The Orange Cowra Cabonne Science Hub is proud to present a special community screening followed by Q and A of the acclaimed documentary Her Name Is Nanny Nellie, a powerful and deeply personal exploration of truth-telling, memory, and cultural reclamation in Australia’s public institutions.
In 1925, the Australian Museum commissioned three statues of ‘full blood’ Aboriginal people—a child, a man, and a woman—displayed without names as ethnographic specimens. One of those statues depicted Nellie Bunjil Walker, whose story had been hidden for nearly a century.

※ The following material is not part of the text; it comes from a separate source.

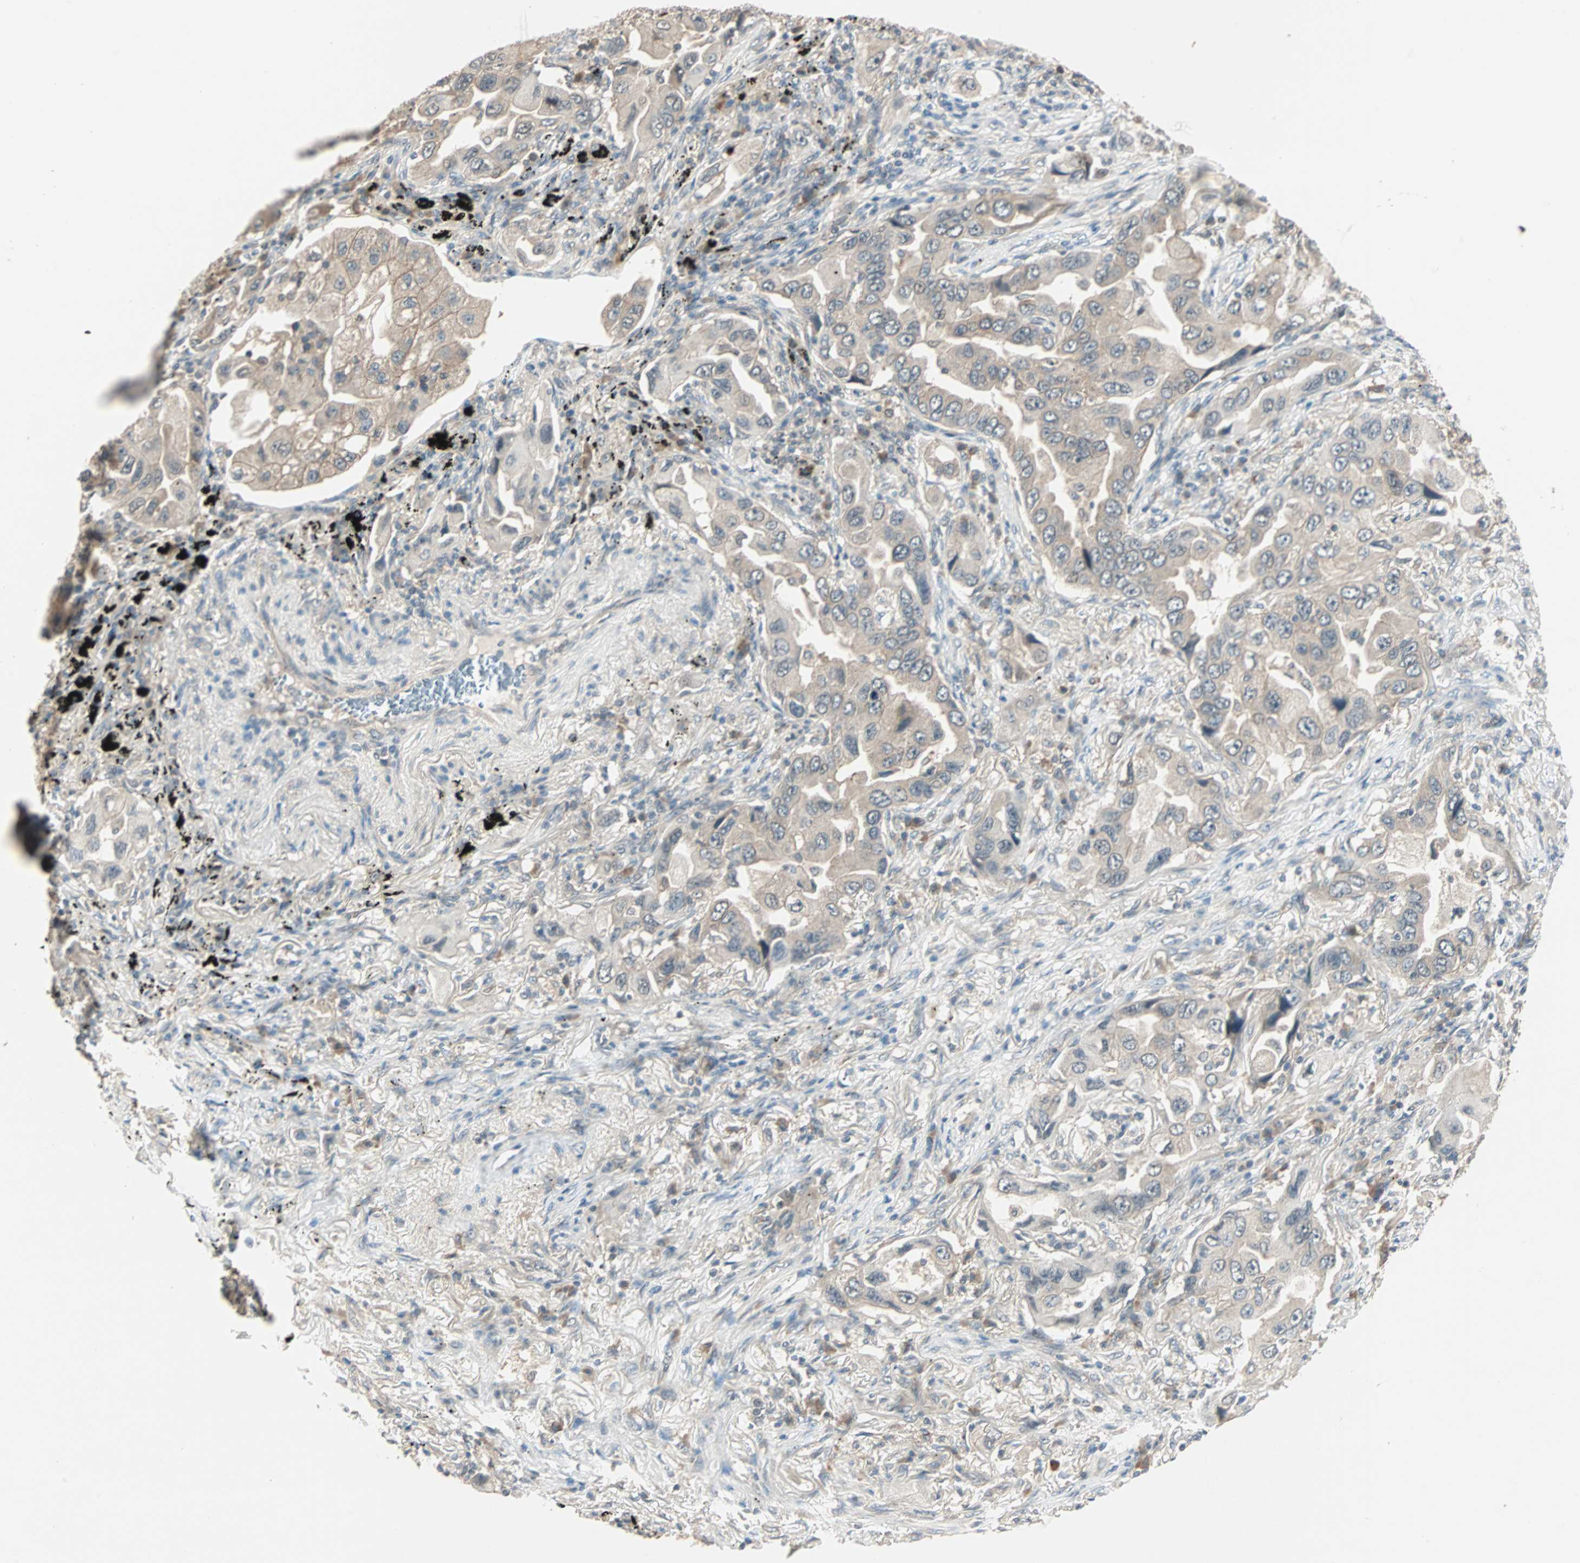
{"staining": {"intensity": "weak", "quantity": ">75%", "location": "cytoplasmic/membranous"}, "tissue": "lung cancer", "cell_type": "Tumor cells", "image_type": "cancer", "snomed": [{"axis": "morphology", "description": "Adenocarcinoma, NOS"}, {"axis": "topography", "description": "Lung"}], "caption": "Immunohistochemical staining of human lung cancer exhibits weak cytoplasmic/membranous protein staining in approximately >75% of tumor cells.", "gene": "TTF2", "patient": {"sex": "female", "age": 65}}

Now, her great-granddaughter, Parkes Wiradjuri artist and educator Irene Ridgeway, embarks on a deeply moving journey to reclaim Nanny Nellie’s story. Directed by Irene’s son, award-winning filmmaker Daniel King (Ngarigo, Yuin, Awabakal), the film retraces Nellie’s life through family records, museum archives, and Country—seeking not only to honour her legacy but to reconnect with the descendants of the other two statues and restore dignity to their identities.
Her Name Is Nanny Nellie is more than a film—it is an act of cultural justice. The documentary confronts colonial representations and invites audiences to consider how history is preserved, presented, and remembered. Following premieres at the Adelaide Film Festival and broadcast on SBS/NITV, in 2025 Irene and Daniel won an Australian Museums and Galleries Association - Connection Awards category and film and a contender at the 2025 AACTA Awards in the documentary category.
This community screening is part of the Science Hub’s year-round program celebrating arts, knowledge sharing, and First Nations leadership in Western NSW.